Harlan Ellison, the award-winning science fiction and fantasy writer, died Thursday. He was 84.
Ellison's death was confirmed by his fifth wife, Susan, who said he died in his sleep. He wrote novels, comic books, television scripts, and short stories, with his first published piece an article for the Cleveland News when he was 15. Born in Cleveland in 1934, Ellison worked numerous jobs, including as a bodyguard and truck driver, before attending Ohio State University; he was expelled in 1953 after trying to punch a professor critical of his writing.
He then moved to New York City, where he joined a Brooklyn gang called the Barons in order to have material for his debut novel, Web of the City. In 1962, he was fired by Roy Disney almost immediately after he was hired by Walt Disney Studios, after Disney overheard him making a joke about making a pornographic film starring Disney characters.

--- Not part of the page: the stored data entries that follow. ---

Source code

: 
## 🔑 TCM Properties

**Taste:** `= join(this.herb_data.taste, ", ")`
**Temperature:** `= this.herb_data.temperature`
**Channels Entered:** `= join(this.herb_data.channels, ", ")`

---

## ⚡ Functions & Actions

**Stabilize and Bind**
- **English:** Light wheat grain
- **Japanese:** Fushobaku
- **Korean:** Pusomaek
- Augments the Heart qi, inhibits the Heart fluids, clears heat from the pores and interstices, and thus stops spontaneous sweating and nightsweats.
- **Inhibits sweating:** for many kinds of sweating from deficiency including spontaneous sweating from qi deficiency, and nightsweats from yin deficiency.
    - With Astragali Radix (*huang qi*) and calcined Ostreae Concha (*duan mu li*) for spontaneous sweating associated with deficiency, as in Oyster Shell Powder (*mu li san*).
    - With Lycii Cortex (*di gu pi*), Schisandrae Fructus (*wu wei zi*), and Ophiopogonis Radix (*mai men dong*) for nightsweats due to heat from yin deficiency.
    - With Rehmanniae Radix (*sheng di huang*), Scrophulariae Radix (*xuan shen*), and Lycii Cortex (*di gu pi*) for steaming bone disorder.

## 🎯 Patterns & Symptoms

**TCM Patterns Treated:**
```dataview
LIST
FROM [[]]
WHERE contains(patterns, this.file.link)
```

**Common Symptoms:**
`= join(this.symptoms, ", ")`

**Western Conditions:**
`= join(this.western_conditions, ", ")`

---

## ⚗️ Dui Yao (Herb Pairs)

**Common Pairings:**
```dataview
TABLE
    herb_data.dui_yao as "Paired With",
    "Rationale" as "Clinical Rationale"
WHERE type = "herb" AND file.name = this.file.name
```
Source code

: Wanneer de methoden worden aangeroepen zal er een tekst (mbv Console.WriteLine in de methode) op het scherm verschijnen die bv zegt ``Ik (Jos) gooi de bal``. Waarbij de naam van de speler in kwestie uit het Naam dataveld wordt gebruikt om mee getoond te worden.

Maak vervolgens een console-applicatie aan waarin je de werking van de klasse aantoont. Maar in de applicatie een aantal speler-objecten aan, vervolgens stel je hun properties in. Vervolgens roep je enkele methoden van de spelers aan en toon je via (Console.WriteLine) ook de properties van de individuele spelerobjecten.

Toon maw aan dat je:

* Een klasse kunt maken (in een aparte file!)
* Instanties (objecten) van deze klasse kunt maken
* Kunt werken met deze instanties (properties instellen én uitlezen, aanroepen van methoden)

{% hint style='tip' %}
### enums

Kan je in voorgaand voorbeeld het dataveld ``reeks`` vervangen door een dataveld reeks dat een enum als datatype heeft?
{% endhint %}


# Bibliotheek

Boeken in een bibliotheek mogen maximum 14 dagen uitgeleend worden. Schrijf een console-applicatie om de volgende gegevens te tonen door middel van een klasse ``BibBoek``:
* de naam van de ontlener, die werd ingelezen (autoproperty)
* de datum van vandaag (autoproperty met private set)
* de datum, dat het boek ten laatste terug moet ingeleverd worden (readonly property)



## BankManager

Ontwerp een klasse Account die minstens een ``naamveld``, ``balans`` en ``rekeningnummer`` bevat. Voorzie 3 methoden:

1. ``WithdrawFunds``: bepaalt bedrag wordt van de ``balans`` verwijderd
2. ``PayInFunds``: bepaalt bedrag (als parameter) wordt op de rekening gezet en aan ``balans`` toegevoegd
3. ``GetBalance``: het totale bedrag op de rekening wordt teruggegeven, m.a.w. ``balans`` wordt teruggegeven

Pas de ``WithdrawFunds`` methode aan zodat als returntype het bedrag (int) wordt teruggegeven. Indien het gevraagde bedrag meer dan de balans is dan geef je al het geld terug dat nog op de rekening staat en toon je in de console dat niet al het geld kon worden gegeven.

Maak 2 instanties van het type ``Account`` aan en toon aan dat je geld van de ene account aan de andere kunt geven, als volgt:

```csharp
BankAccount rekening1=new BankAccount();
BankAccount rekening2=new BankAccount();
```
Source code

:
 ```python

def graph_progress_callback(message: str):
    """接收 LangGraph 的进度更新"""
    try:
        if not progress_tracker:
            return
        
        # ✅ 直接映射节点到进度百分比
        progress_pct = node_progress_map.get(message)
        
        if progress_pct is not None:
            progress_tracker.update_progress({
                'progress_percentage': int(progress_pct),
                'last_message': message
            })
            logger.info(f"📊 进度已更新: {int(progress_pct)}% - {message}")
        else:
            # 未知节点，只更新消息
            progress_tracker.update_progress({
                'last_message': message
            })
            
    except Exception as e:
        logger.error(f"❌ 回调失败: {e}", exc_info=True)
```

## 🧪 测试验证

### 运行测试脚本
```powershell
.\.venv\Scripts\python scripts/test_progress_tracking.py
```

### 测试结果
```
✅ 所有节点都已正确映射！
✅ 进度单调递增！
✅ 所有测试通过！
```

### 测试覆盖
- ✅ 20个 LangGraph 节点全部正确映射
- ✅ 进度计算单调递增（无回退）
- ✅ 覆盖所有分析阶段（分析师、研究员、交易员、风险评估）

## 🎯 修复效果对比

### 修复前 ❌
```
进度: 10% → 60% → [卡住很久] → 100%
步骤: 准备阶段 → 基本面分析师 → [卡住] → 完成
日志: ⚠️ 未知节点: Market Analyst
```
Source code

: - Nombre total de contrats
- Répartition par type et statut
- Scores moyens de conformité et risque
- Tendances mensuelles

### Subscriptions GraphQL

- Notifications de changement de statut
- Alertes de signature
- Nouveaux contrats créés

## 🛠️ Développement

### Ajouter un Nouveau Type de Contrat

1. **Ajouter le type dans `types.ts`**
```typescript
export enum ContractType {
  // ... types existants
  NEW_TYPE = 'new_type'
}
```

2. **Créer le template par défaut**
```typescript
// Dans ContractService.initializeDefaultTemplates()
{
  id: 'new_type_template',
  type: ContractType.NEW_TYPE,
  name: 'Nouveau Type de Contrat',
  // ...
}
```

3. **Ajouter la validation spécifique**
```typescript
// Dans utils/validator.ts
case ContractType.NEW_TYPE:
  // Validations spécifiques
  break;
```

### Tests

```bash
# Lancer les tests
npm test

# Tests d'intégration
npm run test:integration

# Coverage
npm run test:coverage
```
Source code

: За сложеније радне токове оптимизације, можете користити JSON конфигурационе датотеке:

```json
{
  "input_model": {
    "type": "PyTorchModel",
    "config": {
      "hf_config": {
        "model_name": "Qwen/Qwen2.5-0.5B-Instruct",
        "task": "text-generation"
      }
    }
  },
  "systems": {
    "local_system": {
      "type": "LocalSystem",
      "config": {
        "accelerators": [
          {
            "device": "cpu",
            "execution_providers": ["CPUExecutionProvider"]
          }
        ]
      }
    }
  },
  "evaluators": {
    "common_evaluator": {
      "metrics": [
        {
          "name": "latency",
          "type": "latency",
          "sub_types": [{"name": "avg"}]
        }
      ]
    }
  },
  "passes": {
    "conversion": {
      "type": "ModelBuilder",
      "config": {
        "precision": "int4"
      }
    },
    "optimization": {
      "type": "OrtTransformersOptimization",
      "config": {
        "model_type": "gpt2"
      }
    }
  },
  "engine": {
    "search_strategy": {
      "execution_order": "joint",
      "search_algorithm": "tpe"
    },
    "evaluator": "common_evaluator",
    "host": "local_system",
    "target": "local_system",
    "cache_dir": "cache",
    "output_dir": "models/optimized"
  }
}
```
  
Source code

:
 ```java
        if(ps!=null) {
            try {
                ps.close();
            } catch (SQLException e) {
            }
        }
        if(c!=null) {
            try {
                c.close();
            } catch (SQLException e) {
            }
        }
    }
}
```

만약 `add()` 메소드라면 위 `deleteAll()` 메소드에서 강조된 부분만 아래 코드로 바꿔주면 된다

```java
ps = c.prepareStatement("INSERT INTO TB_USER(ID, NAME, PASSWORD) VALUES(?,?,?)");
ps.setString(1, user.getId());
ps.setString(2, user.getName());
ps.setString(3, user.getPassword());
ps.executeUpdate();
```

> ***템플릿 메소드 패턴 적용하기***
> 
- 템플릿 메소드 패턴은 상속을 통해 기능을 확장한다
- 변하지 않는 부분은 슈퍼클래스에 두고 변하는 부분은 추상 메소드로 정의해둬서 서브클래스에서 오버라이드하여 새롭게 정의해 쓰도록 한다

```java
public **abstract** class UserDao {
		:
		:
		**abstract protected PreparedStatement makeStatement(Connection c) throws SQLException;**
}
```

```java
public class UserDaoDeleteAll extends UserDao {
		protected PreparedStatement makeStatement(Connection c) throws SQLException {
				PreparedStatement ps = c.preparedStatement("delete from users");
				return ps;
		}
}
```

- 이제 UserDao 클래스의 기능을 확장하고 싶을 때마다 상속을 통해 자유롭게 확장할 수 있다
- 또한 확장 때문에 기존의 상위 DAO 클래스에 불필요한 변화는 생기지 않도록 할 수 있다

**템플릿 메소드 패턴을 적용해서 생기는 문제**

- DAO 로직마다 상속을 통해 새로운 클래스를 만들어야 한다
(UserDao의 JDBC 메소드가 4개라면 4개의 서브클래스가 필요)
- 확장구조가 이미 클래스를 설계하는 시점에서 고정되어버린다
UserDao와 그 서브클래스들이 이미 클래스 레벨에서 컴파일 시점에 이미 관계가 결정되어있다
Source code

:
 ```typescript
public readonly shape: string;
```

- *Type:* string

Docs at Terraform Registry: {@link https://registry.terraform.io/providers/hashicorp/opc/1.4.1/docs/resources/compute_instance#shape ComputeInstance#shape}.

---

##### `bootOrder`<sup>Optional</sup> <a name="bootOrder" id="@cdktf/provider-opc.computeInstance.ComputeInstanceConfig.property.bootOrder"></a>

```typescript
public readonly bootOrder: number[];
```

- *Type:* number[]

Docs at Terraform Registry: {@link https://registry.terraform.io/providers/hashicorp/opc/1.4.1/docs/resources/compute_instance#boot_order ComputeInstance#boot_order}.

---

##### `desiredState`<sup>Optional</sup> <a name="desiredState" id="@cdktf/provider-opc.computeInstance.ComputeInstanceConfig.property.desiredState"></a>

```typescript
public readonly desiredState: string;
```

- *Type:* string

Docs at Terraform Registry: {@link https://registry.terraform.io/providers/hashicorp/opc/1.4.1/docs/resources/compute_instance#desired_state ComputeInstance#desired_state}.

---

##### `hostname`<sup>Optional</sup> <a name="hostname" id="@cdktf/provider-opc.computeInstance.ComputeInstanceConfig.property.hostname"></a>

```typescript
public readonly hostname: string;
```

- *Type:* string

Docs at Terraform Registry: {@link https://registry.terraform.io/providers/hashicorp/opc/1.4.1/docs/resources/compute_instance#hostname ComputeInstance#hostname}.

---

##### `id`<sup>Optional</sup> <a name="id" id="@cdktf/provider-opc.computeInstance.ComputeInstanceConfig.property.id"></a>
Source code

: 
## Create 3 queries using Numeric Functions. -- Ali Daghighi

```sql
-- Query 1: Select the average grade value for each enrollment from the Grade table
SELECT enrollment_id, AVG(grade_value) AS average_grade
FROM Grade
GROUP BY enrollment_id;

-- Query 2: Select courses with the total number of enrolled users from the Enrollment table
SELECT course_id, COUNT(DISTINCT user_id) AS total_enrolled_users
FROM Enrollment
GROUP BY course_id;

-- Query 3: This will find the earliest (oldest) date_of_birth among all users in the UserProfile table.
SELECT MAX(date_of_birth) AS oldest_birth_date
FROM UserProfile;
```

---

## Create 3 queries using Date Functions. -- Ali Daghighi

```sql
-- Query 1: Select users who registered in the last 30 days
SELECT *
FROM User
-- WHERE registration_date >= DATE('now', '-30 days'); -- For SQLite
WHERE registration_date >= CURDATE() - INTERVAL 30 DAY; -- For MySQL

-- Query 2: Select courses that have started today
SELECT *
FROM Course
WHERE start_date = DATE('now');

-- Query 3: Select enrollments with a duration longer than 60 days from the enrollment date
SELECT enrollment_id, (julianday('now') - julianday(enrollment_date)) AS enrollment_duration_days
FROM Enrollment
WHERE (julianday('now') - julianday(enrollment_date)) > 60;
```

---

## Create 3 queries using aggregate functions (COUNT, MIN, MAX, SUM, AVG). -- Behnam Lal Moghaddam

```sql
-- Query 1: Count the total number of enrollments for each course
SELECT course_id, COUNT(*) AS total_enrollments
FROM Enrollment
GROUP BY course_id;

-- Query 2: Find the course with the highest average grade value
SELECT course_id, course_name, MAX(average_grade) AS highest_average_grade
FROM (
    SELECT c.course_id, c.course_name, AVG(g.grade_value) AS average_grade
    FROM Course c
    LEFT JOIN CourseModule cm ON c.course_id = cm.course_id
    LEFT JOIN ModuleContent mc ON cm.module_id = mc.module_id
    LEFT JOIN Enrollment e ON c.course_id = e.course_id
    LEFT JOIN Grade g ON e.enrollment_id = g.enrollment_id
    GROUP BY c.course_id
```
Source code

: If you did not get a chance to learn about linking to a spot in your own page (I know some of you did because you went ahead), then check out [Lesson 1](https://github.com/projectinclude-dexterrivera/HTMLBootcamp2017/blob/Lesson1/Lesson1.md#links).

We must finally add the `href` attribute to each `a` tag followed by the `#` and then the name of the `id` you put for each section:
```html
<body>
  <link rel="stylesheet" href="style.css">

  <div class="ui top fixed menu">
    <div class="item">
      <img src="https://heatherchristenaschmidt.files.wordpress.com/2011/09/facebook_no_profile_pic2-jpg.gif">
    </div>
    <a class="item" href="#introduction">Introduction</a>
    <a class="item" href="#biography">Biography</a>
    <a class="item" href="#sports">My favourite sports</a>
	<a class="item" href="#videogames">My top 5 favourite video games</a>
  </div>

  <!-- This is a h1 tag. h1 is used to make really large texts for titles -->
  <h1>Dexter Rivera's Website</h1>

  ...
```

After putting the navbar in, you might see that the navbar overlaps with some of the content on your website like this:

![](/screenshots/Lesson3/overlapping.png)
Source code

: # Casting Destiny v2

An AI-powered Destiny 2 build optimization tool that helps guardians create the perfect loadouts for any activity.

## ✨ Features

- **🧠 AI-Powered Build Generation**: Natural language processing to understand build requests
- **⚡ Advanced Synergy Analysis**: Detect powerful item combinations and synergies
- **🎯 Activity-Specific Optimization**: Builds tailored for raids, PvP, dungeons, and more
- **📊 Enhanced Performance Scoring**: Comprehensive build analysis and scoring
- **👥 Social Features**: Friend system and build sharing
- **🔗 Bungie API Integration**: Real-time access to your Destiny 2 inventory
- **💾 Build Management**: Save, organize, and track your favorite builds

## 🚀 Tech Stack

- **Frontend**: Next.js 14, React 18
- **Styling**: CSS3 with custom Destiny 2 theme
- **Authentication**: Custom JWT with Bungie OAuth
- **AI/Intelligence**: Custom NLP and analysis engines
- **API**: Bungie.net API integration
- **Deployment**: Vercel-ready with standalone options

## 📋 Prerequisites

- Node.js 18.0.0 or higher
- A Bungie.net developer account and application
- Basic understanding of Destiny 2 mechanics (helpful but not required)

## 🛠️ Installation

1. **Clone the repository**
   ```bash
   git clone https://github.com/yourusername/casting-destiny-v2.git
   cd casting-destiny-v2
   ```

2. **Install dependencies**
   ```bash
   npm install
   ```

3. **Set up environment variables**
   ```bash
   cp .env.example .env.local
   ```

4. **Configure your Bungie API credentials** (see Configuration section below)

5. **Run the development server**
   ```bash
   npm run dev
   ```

Ellison spent decades writing scripts for television, and when he wasn't pleased with a final product, asked to be credited for his work under the fake name Cornwainer Bird. He wrote the 1967 Star Trek episode "The City on the Edge of Forever," one of the most critically-acclaimed episodes of the series, but he wasn't happy with the revised script, and asked for Cornwainer Bird to receive credit, The Hollywood Reporter said. Gene Roddenberry denied the request and used Ellison's name, causing friction; Ellison's original script received a Hugo Award and was named the best episodic drama of the year by the Writers Guild of America.